[PASSAGE]

BUNNET  n  a head covering for men or boys, including all kinds of caps.

The earliest appearance of a bunnet is in Barbour’s Bruce (1375), on a spear rather than a head:

“Tharfor he gert ay ber about Apon a sper a red bonet”.

This antedates its first recorded use in English in Caxton’s Golden Legende (1483). It disappeared from English before 1700, but was later revived through the influence of Scots.

It comes from Old French ‘chapel de bonet’’ meaning a hat or cap of a fabric known as bonet. Whatever that may have been, fabrics and fashions have changed. The steel bonnet was de rigueur for combat wear, but for more formal occasions we read in the Accounts of the Treasurer of Scotland (1590) about scarlet satin for “the bonnet of hir maiesties croun”.

John Colville takes the long view in his Parænese (1602):

“Thai forget that round bonnetts, syid (long, wide) gounes and larg breikks … ver not in vse in th’ Apostles dayis”

and Sir David Lyndsay in Ane Pleasant Satyre of the Thrie Estaitis comments on the trendy four-cornered bunnet:

“Our round bonats, we mak them, now, four-nuickit”.

In a cold climate, the bonnet is a practical garment, as Robert Sempill makes clear in one of his Satirical Poems of the Time of the Reformation (1573):

“In frost and snaw, quhen all the folkis ar fane, With double bonattis for to hap thair brane”.

A quotation (1535) in Illustrations of the Topography and Antiquities of the Shires of Aberdeen and Banff makes this allowance even for the penitent on chilly nights:

“That na bonnet cum one his heid the tyme of his pennence except his nycht bonnet”.

Bunnets feature in several sayings such as ‘dinna lat the bonnets gae by wyting for the hats’, a warning against letting opportunities pass while waiting for something better. A rather tightfisted proverb is

“Put your hand twice to your bannet for ance to your pouch”.

[/PASSAGE]

### BRIEF 1
In the bunnet entry, which work contains the earliest appearance of a bunnet?
### BRIEF 2
For each of the following statements, say whether it agrees with the bunnet entry, and quote the words that decide it: (a) The word disappeared from English before 1700. (b) In Barbour’s Bruce, the bunnet is worn on a head. (c) The word comes from Old French.

[DATASET ENTRIES]

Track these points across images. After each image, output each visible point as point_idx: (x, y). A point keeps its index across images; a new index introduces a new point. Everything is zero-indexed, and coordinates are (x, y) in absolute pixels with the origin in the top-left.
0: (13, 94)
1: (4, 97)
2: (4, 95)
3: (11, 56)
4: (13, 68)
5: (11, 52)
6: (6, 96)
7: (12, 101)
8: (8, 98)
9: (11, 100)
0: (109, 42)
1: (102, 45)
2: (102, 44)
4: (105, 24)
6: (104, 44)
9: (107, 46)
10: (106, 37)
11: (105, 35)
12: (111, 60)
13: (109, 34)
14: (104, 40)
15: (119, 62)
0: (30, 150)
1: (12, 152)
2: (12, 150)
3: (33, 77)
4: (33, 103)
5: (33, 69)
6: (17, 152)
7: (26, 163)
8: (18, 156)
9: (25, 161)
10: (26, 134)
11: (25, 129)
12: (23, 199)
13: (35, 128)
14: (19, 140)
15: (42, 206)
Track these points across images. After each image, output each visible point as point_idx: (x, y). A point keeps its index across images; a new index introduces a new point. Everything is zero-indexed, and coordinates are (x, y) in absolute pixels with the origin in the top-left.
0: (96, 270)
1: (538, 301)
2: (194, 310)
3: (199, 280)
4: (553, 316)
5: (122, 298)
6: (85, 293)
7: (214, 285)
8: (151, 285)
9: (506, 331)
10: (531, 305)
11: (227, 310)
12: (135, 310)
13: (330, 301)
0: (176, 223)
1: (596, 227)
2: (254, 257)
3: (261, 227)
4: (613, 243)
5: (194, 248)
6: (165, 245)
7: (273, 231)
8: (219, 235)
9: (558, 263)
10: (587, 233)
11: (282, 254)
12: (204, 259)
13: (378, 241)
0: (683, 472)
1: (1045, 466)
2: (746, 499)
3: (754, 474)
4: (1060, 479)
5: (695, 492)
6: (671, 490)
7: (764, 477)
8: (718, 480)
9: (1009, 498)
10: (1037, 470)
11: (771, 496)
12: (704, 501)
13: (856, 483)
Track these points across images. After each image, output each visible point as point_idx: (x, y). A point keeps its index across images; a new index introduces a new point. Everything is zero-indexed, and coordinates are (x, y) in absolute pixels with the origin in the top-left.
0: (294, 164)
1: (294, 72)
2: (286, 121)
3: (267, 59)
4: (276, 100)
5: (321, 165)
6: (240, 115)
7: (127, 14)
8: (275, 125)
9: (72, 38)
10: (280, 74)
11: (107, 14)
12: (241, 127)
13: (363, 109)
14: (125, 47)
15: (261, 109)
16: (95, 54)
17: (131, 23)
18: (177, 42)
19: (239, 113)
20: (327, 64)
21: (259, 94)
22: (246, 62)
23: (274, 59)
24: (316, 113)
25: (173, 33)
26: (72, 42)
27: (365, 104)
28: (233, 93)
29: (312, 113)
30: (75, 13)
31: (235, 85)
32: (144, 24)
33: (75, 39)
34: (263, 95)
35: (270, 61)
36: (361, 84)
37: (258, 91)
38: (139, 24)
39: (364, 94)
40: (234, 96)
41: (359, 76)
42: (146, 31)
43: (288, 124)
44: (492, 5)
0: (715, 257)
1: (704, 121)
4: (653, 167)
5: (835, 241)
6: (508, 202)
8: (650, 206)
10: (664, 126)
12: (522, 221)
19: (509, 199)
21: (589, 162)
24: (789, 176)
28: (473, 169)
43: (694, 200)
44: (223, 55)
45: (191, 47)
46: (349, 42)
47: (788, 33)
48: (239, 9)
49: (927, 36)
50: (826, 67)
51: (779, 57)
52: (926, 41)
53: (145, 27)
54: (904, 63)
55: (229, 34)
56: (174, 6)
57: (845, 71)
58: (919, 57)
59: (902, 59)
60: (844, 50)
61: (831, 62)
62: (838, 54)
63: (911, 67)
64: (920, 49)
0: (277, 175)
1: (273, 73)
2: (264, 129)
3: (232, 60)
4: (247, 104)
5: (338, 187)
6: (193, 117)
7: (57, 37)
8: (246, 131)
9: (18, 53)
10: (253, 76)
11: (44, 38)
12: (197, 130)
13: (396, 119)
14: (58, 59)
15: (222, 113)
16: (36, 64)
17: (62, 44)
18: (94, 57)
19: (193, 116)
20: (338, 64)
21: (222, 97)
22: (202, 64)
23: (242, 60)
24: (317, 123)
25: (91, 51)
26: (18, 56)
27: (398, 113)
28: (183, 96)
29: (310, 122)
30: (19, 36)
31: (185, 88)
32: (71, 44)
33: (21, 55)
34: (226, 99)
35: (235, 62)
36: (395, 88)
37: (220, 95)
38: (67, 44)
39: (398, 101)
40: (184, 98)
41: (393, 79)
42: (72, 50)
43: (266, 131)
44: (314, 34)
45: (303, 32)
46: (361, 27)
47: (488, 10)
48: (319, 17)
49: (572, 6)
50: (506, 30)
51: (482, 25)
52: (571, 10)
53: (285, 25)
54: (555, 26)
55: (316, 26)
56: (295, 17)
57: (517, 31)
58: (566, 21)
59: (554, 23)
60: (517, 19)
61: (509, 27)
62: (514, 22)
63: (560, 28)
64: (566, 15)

[/DATASET ENTRIES]

### TASK RESPONSE 1
Barbour’s Bruce (1375).

### TASK RESPONSE 2
(a) Yes: "It disappeared from English before 1700"
(b) No: "on a spear rather than a head"
(c) Yes: "It comes from Old French"